Go find someone who will listen. And make your voice heard because we're not just technologists, we're people. Thank you.

Thank you. And thanks to B-Sides for inviting me. And when I said I was really going to sing, they were like, oh, really? And honestly, when I asked AI to put a song in here, I didn't expect it to come up with that as the concept. I wanted to do K-pop and have it be super fun and everything. Maybe we could do a little dance. No, AI thought it was better to warn you. So I'm not sure if we have just a couple minutes. Do we do questions normally for these? Okay. Are there any Slido questions? I don't know. Are you guys, I'm seeing the questions or am I? Okay, somebody raised their hand. Yes, I'll repeat your question.

The question is, do you think there should be a major effort to completely nationalize all of the AI companies? There's a lot of extreme words in there. No, not completely, not all, et cetera, et cetera. Should there be a public option? Probably. Probably. Yes. We've got some questions in Slido already. Oh, righty. Do you want to have a read? Or should I just pick one? You make them bigger. I'll go. Yeah. OK. Let's have a look. for the one with the most votes right now. I thought there's a few. Okay, are all security jobs outside of executives heading towards gig economy employment? Executives should be the first ones to be replaced. I will say this as a CEO. You can definitely synthesize, like

everything an executive has to synthesize to make good decisions. And I think it's the people who are doing the actual work that have the wisdom to understand why certain trade-offs and decisions are being made that should be the last to be replaced anyway.

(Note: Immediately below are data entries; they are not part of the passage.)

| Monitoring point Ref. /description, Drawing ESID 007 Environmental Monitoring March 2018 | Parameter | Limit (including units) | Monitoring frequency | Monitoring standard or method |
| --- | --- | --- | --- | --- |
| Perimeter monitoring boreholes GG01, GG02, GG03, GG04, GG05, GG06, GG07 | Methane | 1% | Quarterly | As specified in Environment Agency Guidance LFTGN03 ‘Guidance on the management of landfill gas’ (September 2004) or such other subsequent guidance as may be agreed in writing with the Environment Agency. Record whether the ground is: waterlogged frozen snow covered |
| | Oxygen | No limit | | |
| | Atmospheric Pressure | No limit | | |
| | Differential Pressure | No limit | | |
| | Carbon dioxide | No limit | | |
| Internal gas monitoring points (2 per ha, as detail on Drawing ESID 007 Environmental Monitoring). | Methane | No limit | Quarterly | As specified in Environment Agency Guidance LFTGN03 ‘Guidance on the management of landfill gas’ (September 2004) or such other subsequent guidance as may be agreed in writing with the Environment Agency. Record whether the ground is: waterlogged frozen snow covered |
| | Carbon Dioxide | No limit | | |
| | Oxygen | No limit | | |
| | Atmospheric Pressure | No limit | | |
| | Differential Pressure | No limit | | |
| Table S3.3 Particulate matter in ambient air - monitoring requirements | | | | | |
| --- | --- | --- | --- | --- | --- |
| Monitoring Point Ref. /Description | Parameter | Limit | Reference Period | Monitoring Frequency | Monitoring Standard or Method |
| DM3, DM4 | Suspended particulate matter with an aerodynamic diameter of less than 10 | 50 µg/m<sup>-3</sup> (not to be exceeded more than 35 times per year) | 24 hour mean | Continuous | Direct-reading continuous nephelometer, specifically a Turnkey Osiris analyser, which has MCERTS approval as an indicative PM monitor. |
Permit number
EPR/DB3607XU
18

Amen. Okay, what if AI spending is a bubble that pops soon? Yep. What if? I don't even know. Is that really a what if question? It is a bubble and it has to pop. That is how bubbles work. Yep. Alrighty, one second, I'm reading some of these. Okay, is that a question or a statement? That's a statement. I love a statement. Thank you for your statements. Do you see AI slop to be a problem for public

bug bounty programs, but not as much for private programs? AI slap is everywhere. So, you know, there it's, it's certainly it's going to be curtailed with the size of the audience that you're open to. So private bug bounty programs are probably going to be affected less, but yeah, I mean, certainly it's going to be a problem more and more. And more importantly, private bug bounty programs are not the way to run a bug bounty program. You stay private forever. Okay, you can do that, but you're not really gaining the benefit of that crowd. You're having essentially a private audience of pen testers and you're not open to everybody who could possibly find a bug. The other two really are just statements, so we're not gonna do this. All

right, any questions from the audience? Any other questions from the audience? You got that song in your head now though? All right, thanks everyone. Thank you, Katie. Big round of applause. There was a question. Hold on, I couldn't see you because it's two bright lights. Hang on, I'm coming. What is it?

How do you get the courage? Hang on, we need you on microphone. The question was, how do I get the courage? By definition, courage is doing something that you're terrified of. So I think I black out and I won't remember any of this.

Awesome, thank you, Katie. That was incredible. I loved your singing. Thank you.